Also known as the “cradle of the French Language,” the Loire Valley gets the above nickname from the vast vineyards and orchards interspersed among over three hundred historical chateaux. The vineyards extend from the Muscadet region near Nantes on the Atlantic coast (known as the Lower Loire), through the Middle Loire (Anjou, Saumur, Bourgeuil, Chinon, Cheverny and Vouvray), to the Upper Loire (Sancerre and Pouilly Fumé), near the city of Orléans.
The vast majority of white wines are made from Sauvignon Blanc, Chenin Blanc, and Melon de Bourgogne, and almost all the reds from Cabernet Franc with a small amount of Pinot Noir and Gamay. Although mostly still wines are made, Crémant de Loire, a sparkling wine made primarily from Chenin Blanc is second only to Champagne in total bottles produced in France.

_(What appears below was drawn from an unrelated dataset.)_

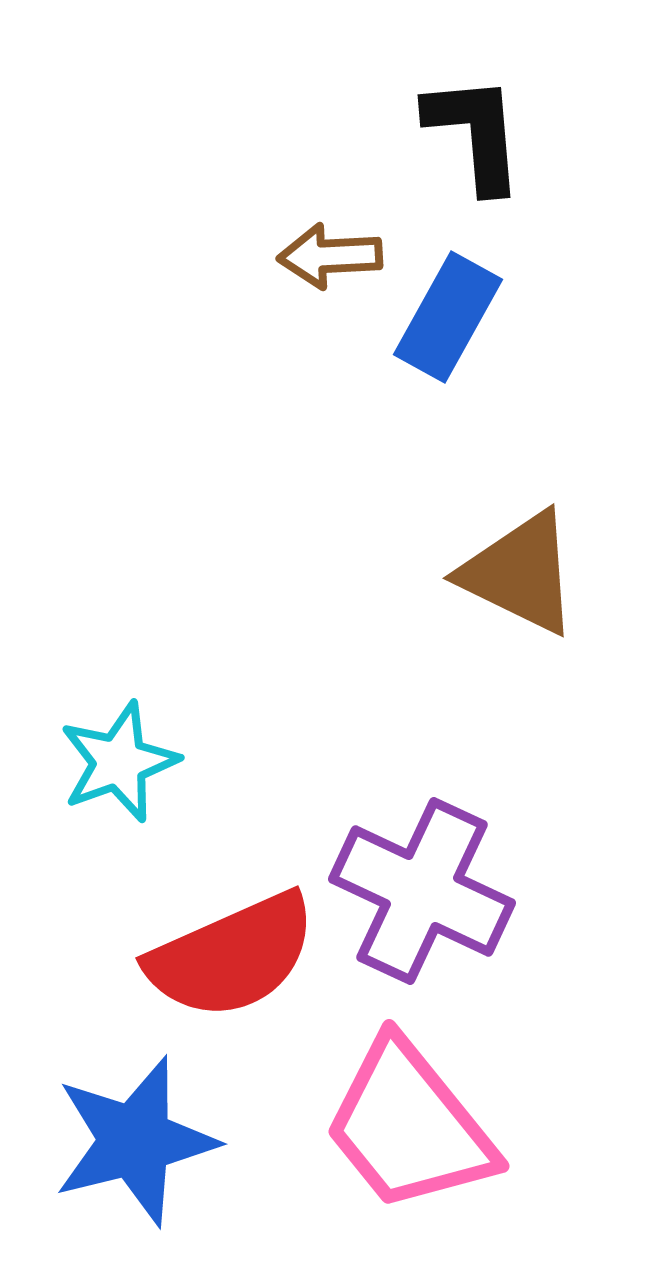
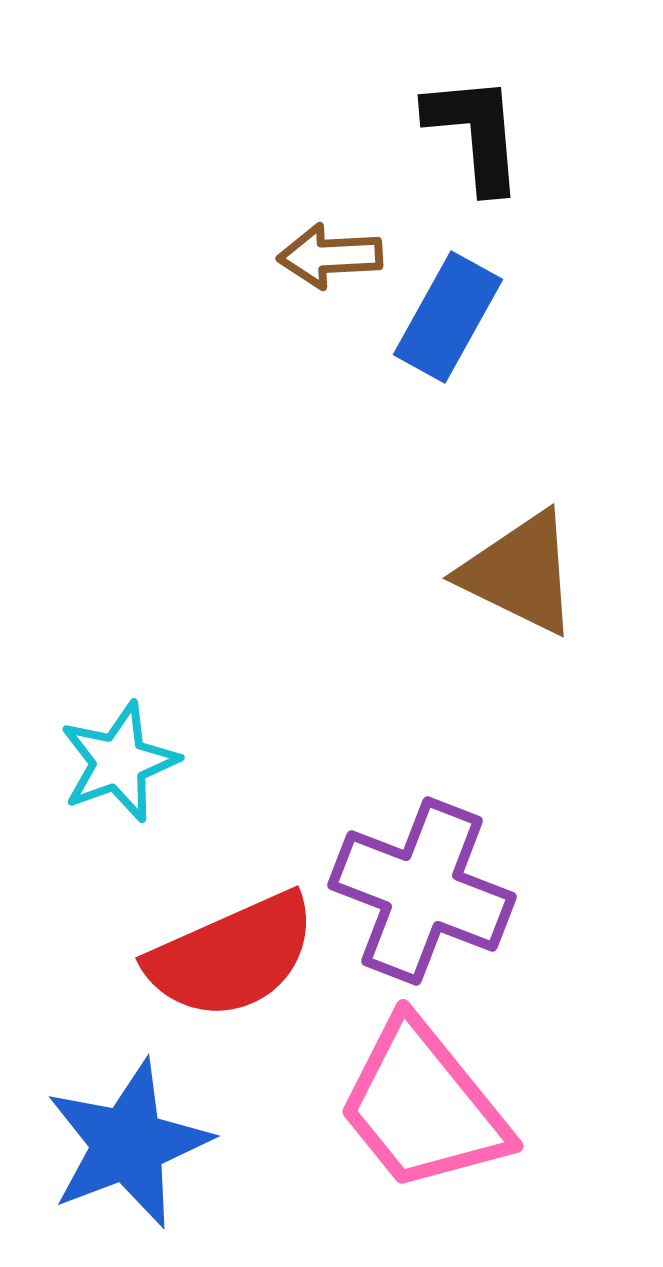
purple cross: rotated 4 degrees counterclockwise
pink trapezoid: moved 14 px right, 20 px up
blue star: moved 7 px left, 3 px down; rotated 7 degrees counterclockwise
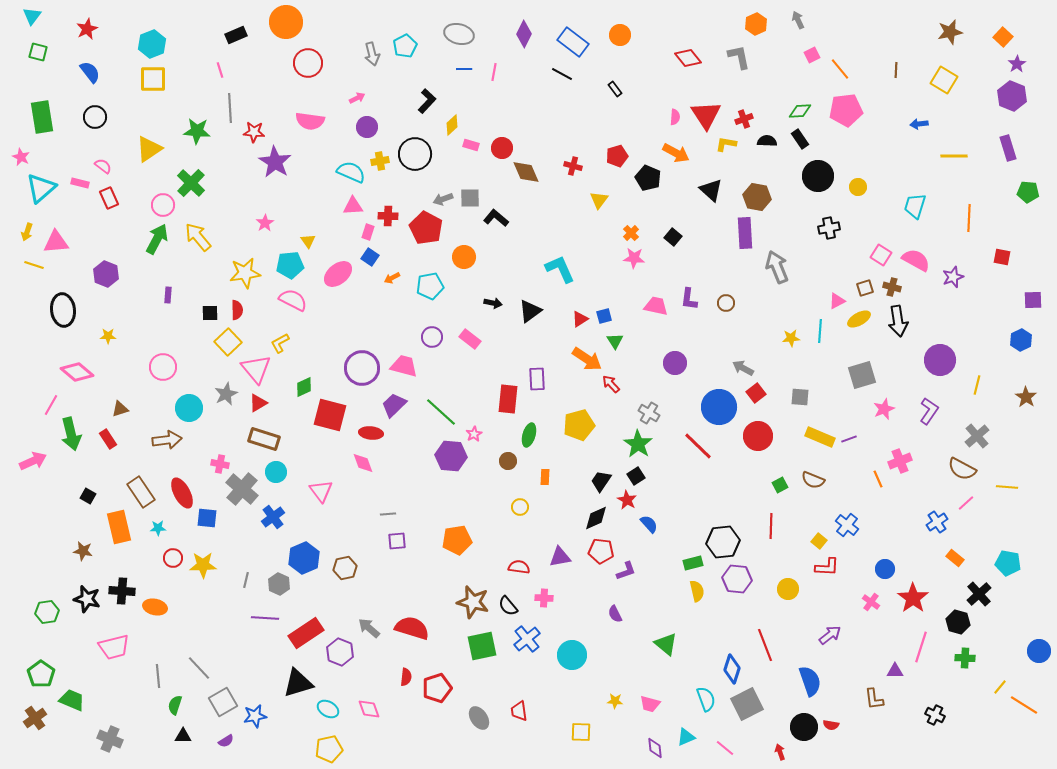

The Romans first planted vines along the Loire in the first century, and by the High Middle ages the region produced the most esteemed wines in France and England, more so than even Bordeaux. The Loire River has a significant effect on the immediate climate, adding the few degrees in temperature to make viticulture possible so far north. Frost in the spring can be a problem, as can under ripening. Chapitalization (addition of sugar to prevent stoppage of fermentation from high acid and under ripe grapes) is legal and occasionally used during poor vintages. Chenin Blanc vines can overproduce, and high density planting, pruning, and canopy management have all successful lowered yields, producing better grapes.

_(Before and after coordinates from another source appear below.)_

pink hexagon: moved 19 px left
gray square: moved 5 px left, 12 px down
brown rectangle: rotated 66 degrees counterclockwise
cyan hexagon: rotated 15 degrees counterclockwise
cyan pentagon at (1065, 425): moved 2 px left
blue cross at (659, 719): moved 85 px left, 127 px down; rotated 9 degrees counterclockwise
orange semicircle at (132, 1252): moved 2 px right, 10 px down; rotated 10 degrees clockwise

Because of the cooler climate, difference in vintage years affect the wines more greatly here than almost anywhere in France, with white wines being much more lush and full flavored in warmer vintages and much more acidic and mineral driven in cooler vintages. The Cabernet Franc tends to be lighter and more herbaceous in cool vintages and more round and fruity in warm vintages.
Muscadet is home to the Melon de Bourgogne grape and a very dry, light bodied wine that is citrusy, fresh, and crisp with a good acidity.
Anjou, near the town of Angers, is known mostly for its rosés made from Cabernet Franc. Some whites made from Chenin Blanc are similar to Vouvrays and usually less expensive.
Saumur is the third highest producing sparkling wine appellation in France, with twelve million bottles of Mousseau made from Chenin Blanc every year. Cabernet Franc is made here, and the wines tend to be medium bodied and fruity. Domaine Filliatreau Chateau Fouquet Samur 2011 is a great little gem. Biodynamically farmed, this wine has serious depth, with beautiful fruit and mineral character. It’s one of my favorite Cab Francs at $16.99.
Chinon and neighboring Bourgeuil are sources for most of the Loire’s Cabernet Franc. Those from the former tend to be round and lush, while the latter tend to be more reserved and tannic. Cabernet Franc is known as Breton in this area. Flavors of raspberry and aromas of green pepper and graphite are typical, and the wines are often served a bit cooler than most reds. Bernard Baudry Les Granges 2011 is a particularly good example of Chinon, with deep cherry, blackberry, and currant flavors with an earthy finish for $19.99.
Moving eastward along the river we next come to Vouvray, home of the world’s most famous Chenin Blanc. The wines produced are full flavored with a high acidity making them very age worthy. They are made in many styles from dry (sec) to off dry (demi-sec) to sweet (moelleux). Aromas and flavors of nuts, apples, honey, ginger, and flowers can be found with an underlying minerality and acidity that make these complex wines stand up to many full flavored dishes. One of my favorites is the 2011 Clos Le Vigneau. From a fifteen acre single vineyard, this wine has the aromas of fresh flowers and melony fruit. On the palate there is fresh fruit in a clean, crisp, dry presentation with plenty of acidity and minerality. Super flexible, it is a great food wine at $19.99.
As we continue eastward, approaching Orléans, we come to the Upper Loire regions of Sancerre and Pouilly Fumé. Both of these regions are known mostly for their white wines made from Sauvignon Blanc, although there is a bit of Pinot Noir grown in Sancerre. The styles differ from the two regions, with the wines from Sancerre having typical flavors of grapefruit and gooseberry with a crisp acidity, and those of Pouilly Fume being more full bodied and richer. Both are delicious. Truly a gorgeous wine, the 2010 Chais St Laurent Les Varennes du Clos is a classic Sancerre. Mineral driven, flinty, citrusy, and very deep and long, this wine is wonderful with all sorts of food. A great value at $20.99.
The Loire is a beautiful place to visit, with its vineyards, gardens, and orchards, as well as its amazing architecture. The wines are some of the world’s finest examples of their respective varietals. Despite the rather difficult growing climate, they are also reasonably priced. If you are planning that special dinner, check out the Loire for a great wine to accompany it.